GOAL - Show each line from the records below that contains the string "edgeStyle", copied in full. Uppercase and lowercase count as different.
------------------------------------------------------------
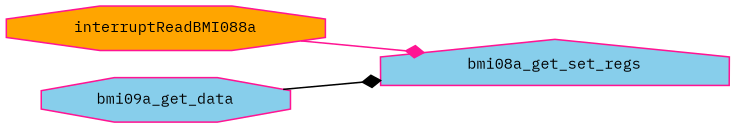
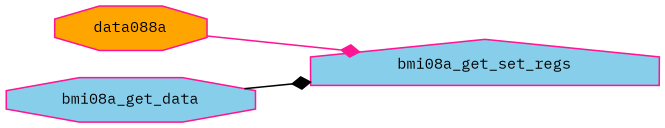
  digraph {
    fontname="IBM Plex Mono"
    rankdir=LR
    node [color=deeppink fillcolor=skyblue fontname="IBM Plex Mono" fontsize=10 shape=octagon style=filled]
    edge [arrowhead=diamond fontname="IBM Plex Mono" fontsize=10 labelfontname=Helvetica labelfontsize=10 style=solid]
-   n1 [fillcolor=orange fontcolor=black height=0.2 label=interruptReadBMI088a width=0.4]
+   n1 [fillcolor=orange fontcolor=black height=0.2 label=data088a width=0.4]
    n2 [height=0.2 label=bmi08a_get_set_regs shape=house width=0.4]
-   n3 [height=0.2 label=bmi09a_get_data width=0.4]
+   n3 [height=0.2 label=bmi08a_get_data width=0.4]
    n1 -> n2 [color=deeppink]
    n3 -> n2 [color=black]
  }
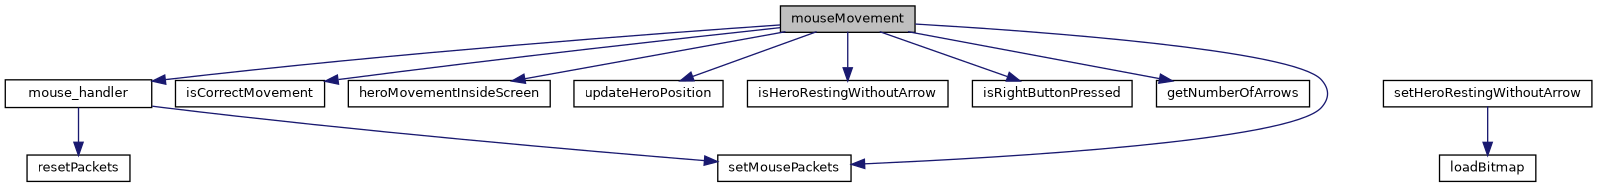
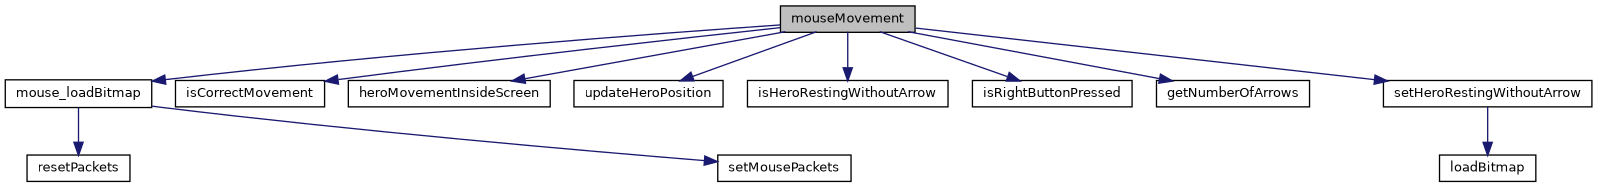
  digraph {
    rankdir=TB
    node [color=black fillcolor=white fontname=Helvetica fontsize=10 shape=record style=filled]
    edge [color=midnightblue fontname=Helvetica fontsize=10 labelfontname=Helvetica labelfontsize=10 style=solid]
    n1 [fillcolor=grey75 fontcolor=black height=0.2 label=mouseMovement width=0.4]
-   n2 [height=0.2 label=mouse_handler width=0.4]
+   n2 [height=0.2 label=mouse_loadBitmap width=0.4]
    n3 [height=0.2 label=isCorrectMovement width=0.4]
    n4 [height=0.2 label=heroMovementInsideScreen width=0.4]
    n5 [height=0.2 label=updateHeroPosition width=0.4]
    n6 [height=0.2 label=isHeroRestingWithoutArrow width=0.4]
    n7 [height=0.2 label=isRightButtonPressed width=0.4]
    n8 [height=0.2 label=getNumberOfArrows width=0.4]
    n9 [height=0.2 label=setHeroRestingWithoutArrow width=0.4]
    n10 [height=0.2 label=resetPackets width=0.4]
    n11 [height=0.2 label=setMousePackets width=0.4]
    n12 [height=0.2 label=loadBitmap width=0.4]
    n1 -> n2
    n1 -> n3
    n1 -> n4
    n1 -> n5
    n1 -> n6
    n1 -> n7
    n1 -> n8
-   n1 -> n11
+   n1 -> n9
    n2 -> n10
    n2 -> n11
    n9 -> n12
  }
------------------------------------------------------------
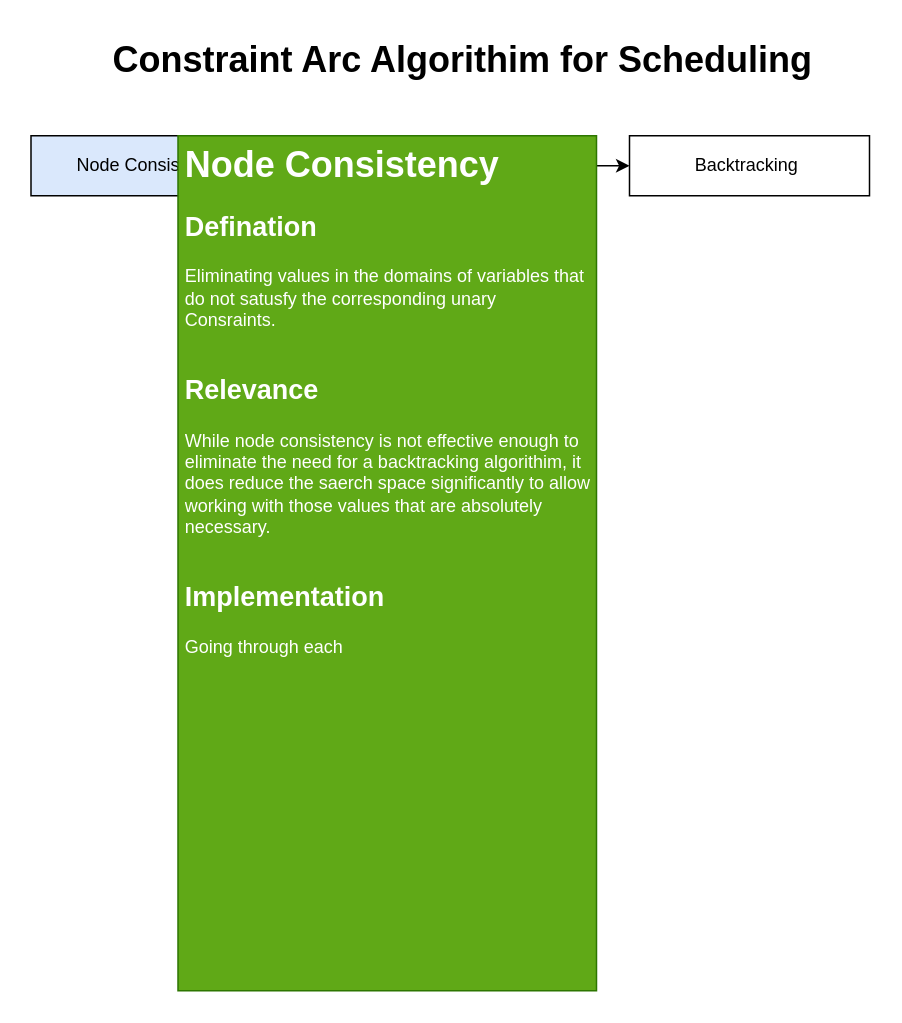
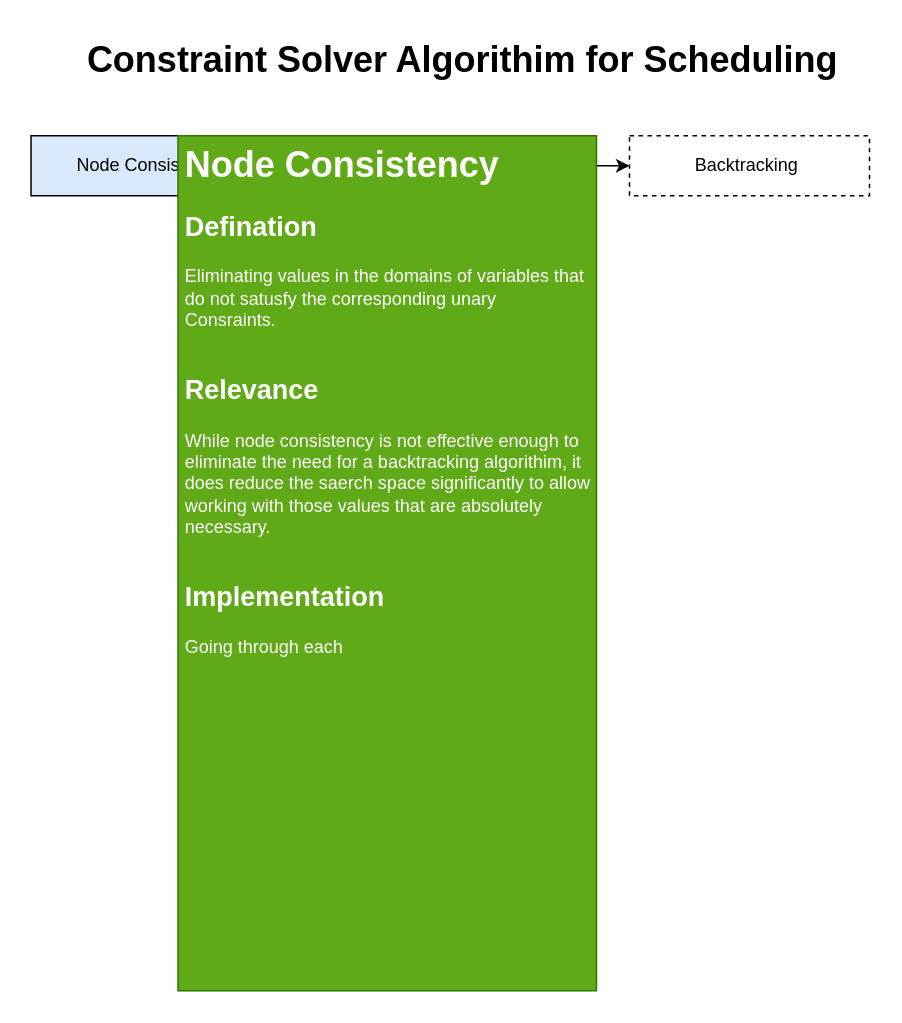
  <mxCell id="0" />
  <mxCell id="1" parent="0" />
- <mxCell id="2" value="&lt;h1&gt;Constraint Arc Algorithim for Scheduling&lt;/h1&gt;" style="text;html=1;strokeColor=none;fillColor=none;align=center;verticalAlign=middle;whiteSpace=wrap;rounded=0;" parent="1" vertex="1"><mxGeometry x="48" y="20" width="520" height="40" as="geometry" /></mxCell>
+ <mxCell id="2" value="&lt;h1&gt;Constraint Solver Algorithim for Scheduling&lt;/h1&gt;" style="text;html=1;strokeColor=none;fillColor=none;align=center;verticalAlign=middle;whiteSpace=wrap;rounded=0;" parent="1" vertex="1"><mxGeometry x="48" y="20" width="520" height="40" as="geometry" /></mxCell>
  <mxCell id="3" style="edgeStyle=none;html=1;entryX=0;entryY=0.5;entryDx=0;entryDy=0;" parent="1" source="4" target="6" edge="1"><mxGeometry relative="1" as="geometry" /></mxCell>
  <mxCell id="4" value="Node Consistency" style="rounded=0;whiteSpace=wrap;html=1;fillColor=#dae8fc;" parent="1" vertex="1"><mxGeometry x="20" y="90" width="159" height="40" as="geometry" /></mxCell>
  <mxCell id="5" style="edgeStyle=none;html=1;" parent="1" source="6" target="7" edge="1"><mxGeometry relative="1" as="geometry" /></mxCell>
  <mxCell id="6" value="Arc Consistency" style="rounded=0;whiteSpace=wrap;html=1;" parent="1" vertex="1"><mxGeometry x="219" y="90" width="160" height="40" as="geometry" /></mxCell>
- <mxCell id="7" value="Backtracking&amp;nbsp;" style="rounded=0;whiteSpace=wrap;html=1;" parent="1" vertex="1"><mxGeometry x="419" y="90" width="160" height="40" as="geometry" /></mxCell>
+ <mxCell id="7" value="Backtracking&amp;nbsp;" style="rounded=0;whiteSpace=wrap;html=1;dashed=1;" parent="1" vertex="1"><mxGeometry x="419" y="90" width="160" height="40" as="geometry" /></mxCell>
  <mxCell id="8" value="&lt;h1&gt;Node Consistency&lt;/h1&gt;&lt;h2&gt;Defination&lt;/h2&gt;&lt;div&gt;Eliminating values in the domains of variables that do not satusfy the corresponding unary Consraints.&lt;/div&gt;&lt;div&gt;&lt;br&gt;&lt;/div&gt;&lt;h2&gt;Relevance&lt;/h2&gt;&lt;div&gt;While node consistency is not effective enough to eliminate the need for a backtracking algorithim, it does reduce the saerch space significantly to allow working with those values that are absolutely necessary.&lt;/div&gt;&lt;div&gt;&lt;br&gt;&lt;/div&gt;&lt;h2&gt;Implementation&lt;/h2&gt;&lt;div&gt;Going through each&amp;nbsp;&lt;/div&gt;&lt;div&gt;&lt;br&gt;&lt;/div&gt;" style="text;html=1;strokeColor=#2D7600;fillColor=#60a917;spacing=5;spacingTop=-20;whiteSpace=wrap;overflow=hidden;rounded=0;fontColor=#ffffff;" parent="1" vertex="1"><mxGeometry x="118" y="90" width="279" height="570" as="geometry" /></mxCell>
------------------------------------------------------------
RESULT OF THIS TASK -
  <mxCell id="3" style="edgeStyle=none;html=1;entryX=0;entryY=0.5;entryDx=0;entryDy=0;" parent="1" source="4" target="6" edge="1"><mxGeometry relative="1" as="geometry" /></mxCell>
  <mxCell id="5" style="edgeStyle=none;html=1;" parent="1" source="6" target="7" edge="1"><mxGeometry relative="1" as="geometry" /></mxCell>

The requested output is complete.